Goal of the exercise: Write out each of the records below exactly, without the pictures.

Provided records:
►

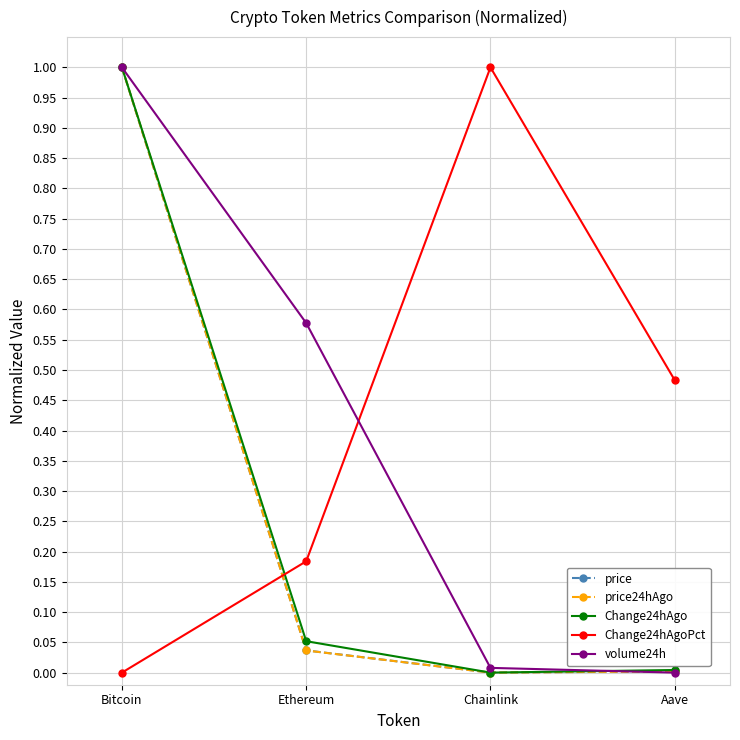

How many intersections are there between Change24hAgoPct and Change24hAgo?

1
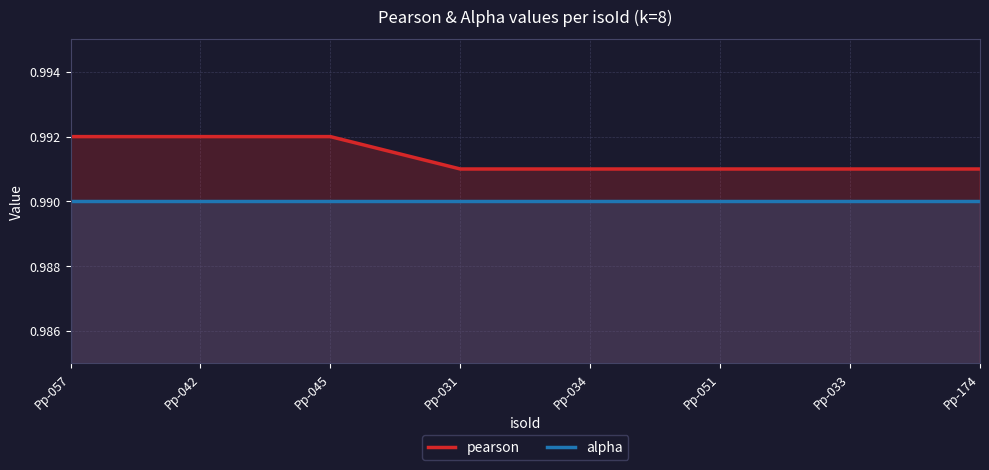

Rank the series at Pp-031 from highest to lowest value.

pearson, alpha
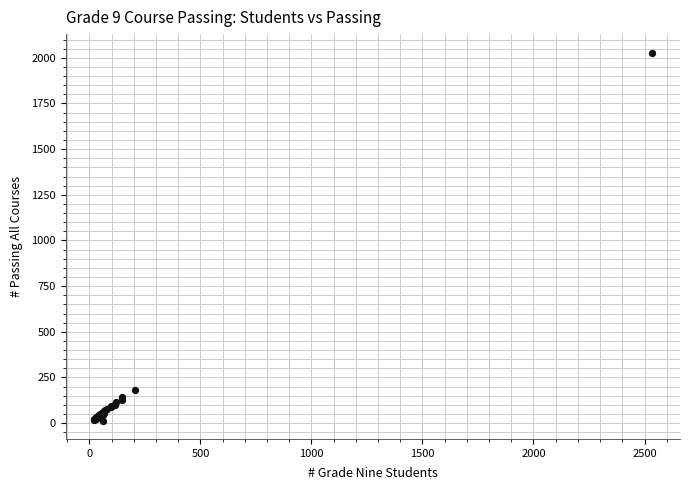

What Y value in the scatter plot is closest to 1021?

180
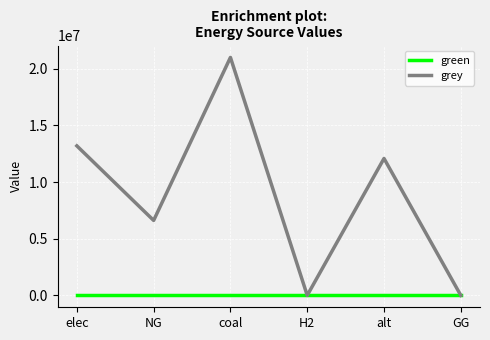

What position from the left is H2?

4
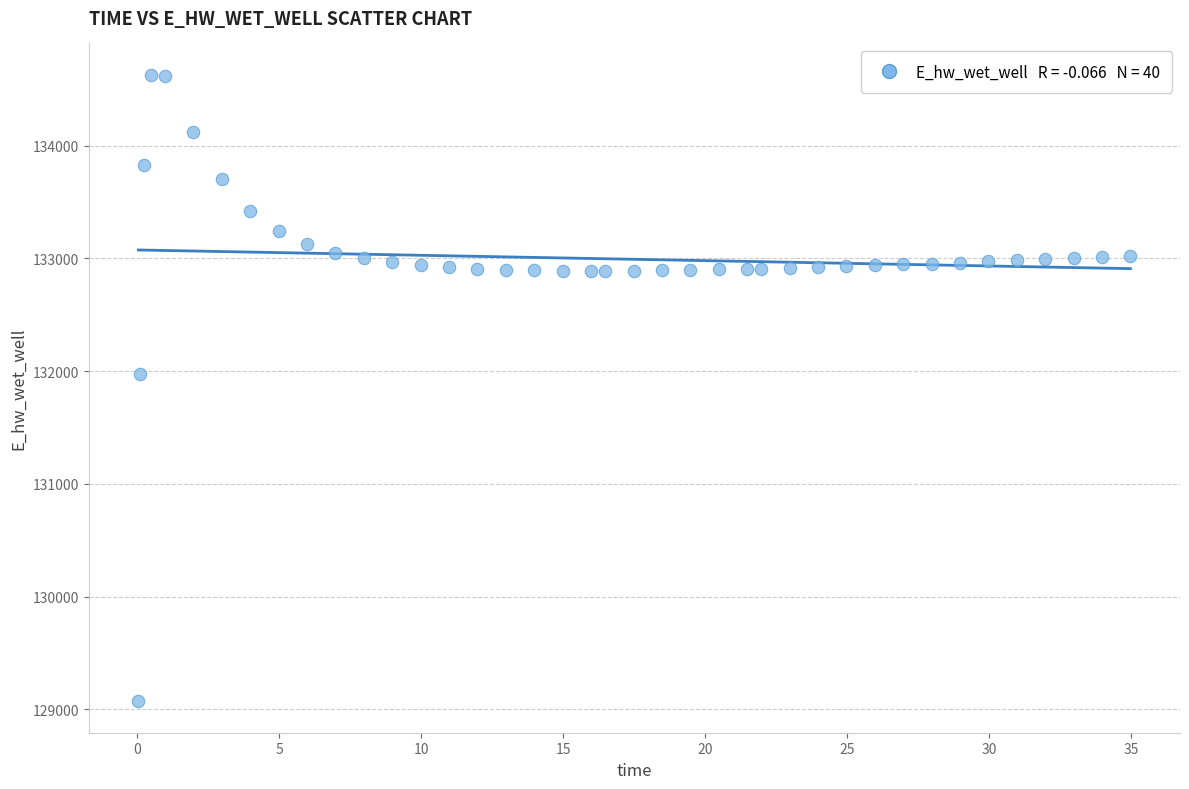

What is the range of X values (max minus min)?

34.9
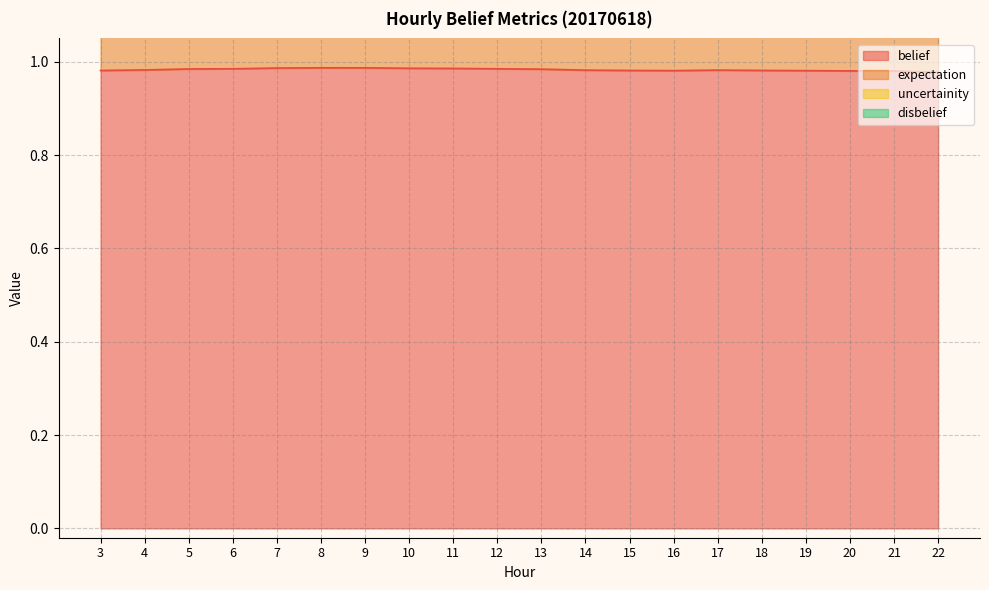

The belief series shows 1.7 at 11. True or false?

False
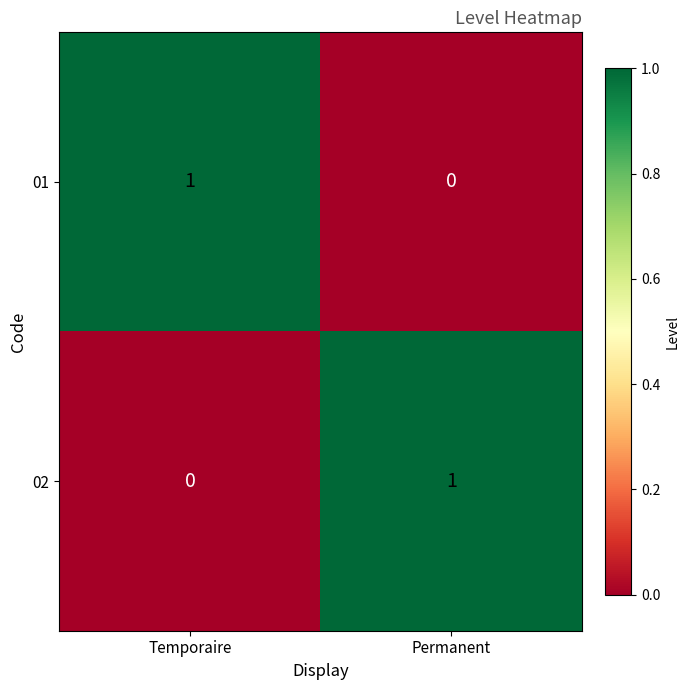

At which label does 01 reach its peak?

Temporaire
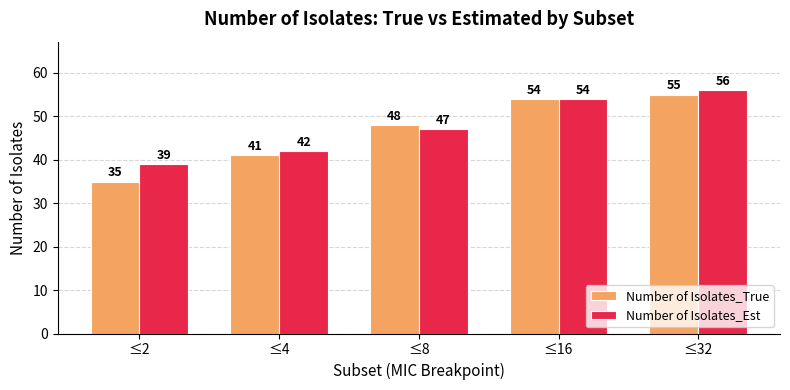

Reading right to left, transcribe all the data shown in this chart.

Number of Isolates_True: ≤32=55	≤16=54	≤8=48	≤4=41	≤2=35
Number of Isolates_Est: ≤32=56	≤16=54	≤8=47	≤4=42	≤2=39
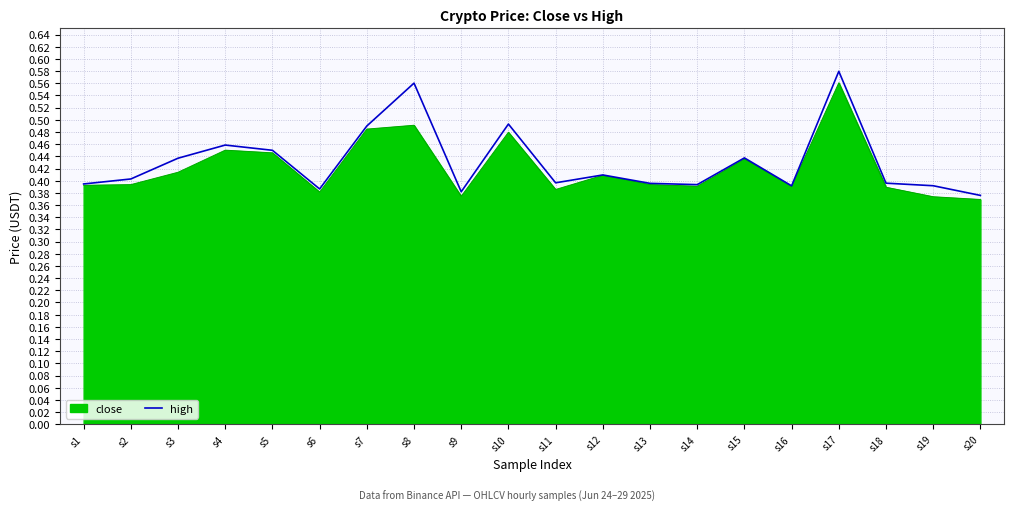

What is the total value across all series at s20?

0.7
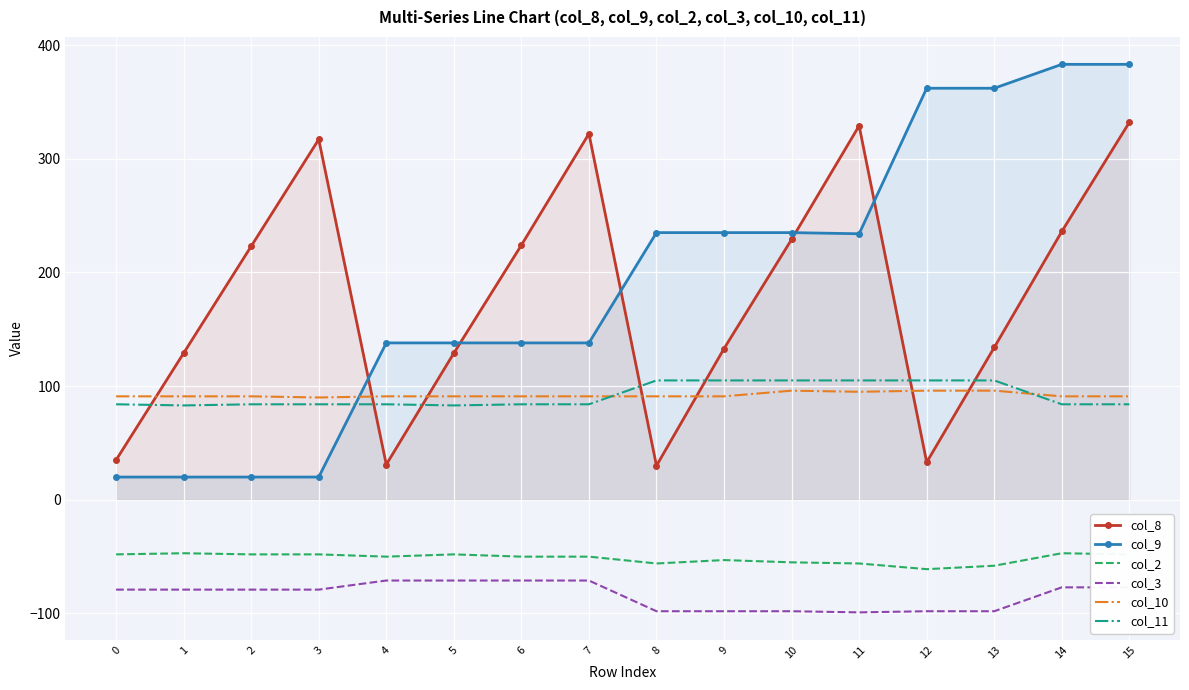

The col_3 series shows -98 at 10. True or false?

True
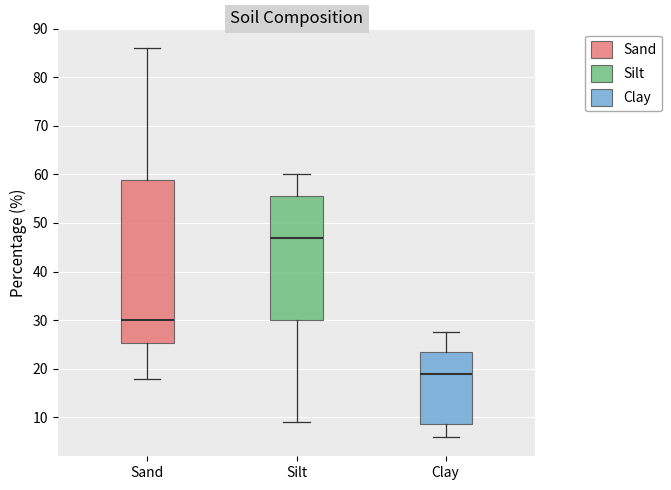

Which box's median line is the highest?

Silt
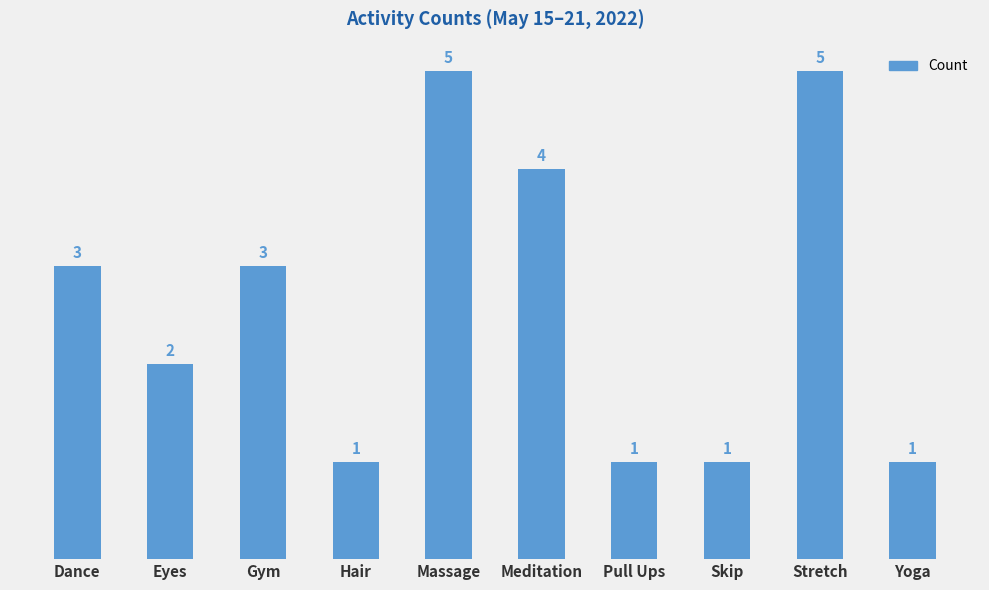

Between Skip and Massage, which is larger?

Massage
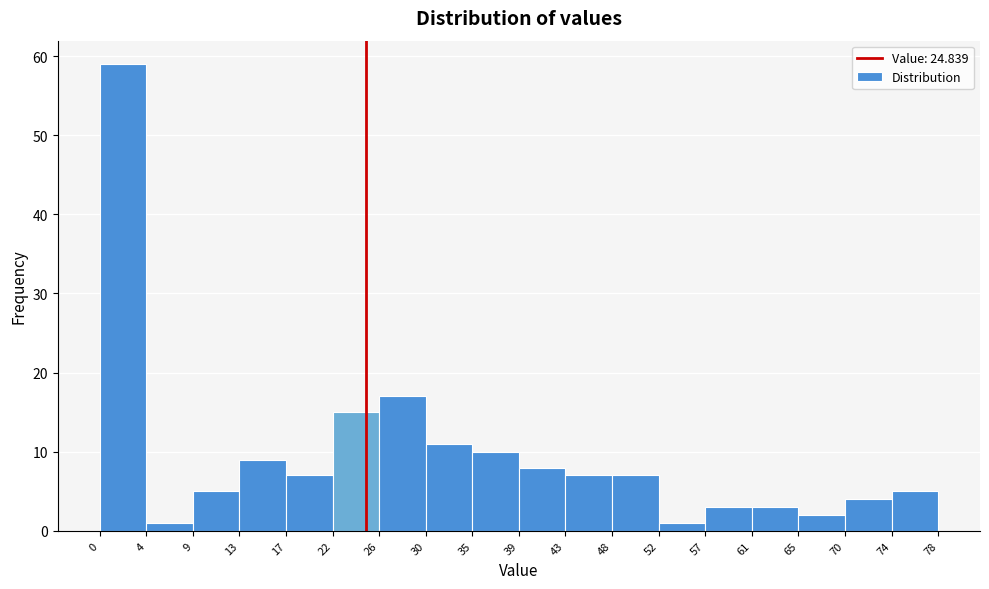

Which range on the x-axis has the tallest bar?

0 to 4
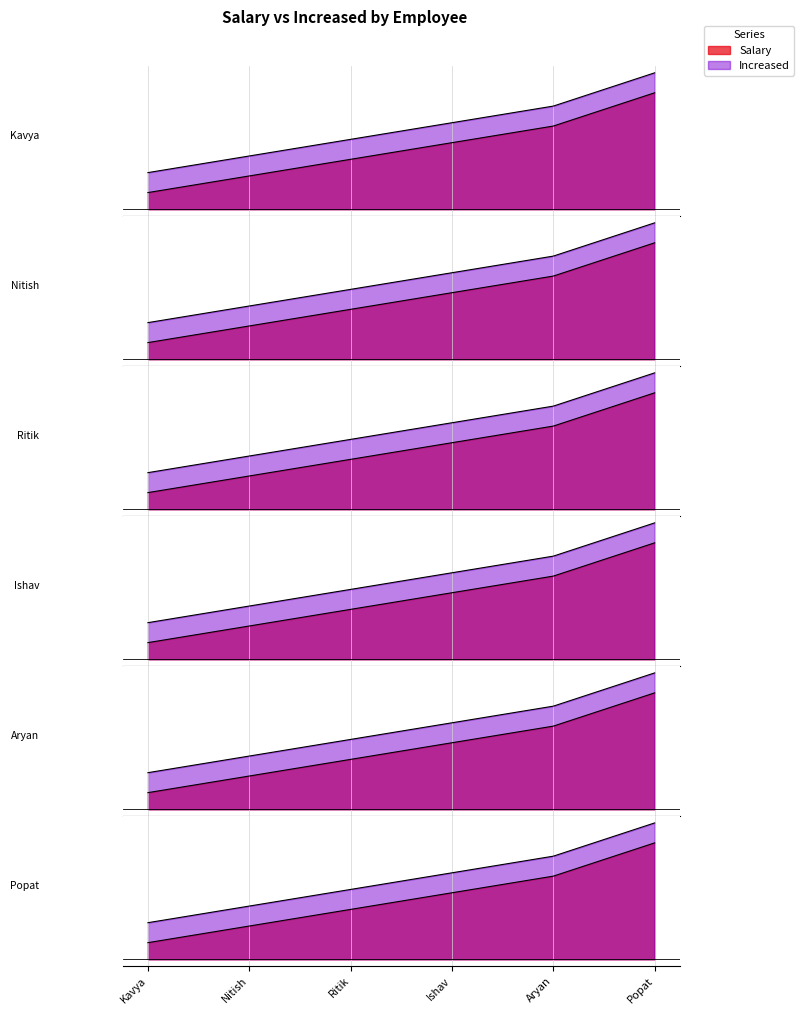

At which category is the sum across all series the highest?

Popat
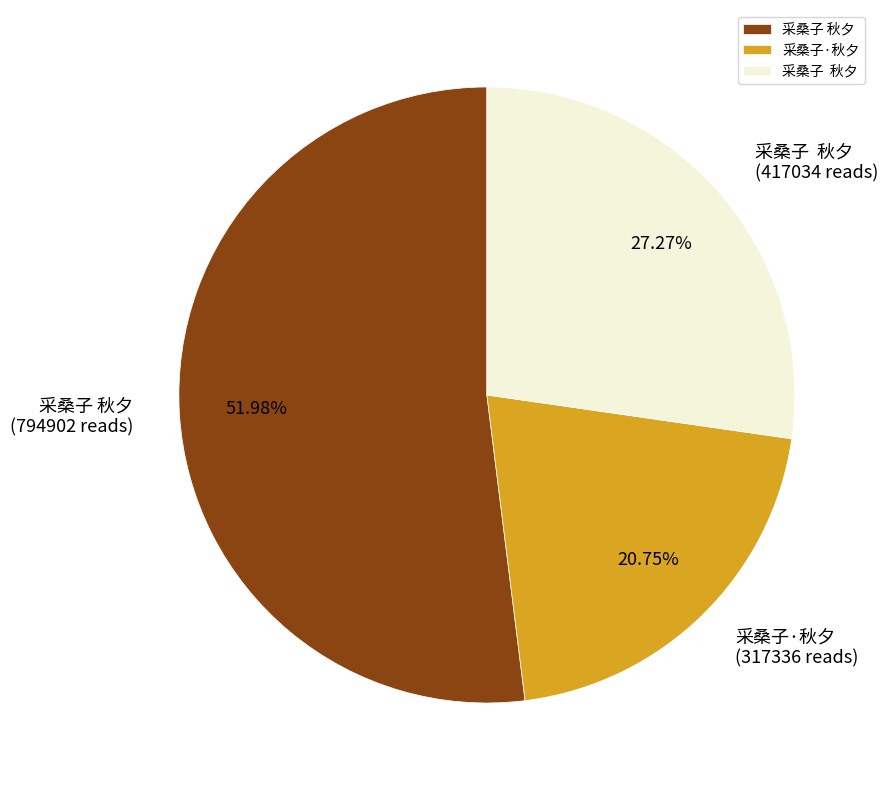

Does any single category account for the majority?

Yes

◄

Answer section:
How many intersections are there between Change24hAgoPct and Change24hAgo?

1

Rank the series at Pp-031 from highest to lowest value.

pearson, alpha

What Y value in the scatter plot is closest to 1021?

180

What position from the left is H2?

4

What is the range of X values (max minus min)?

34.9

The belief series shows 1.7 at 11. True or false?

False

At which label does 01 reach its peak?

Temporaire

Reading right to left, transcribe all the data shown in this chart.

Number of Isolates_True: ≤32=55	≤16=54	≤8=48	≤4=41	≤2=35
Number of Isolates_Est: ≤32=56	≤16=54	≤8=47	≤4=42	≤2=39

What is the total value across all series at s20?

0.7

The col_3 series shows -98 at 10. True or false?

True

Which box's median line is the highest?

Silt

Between Skip and Massage, which is larger?

Massage

Which range on the x-axis has the tallest bar?

0 to 4

At which category is the sum across all series the highest?

Popat

Does any single category account for the majority?

Yes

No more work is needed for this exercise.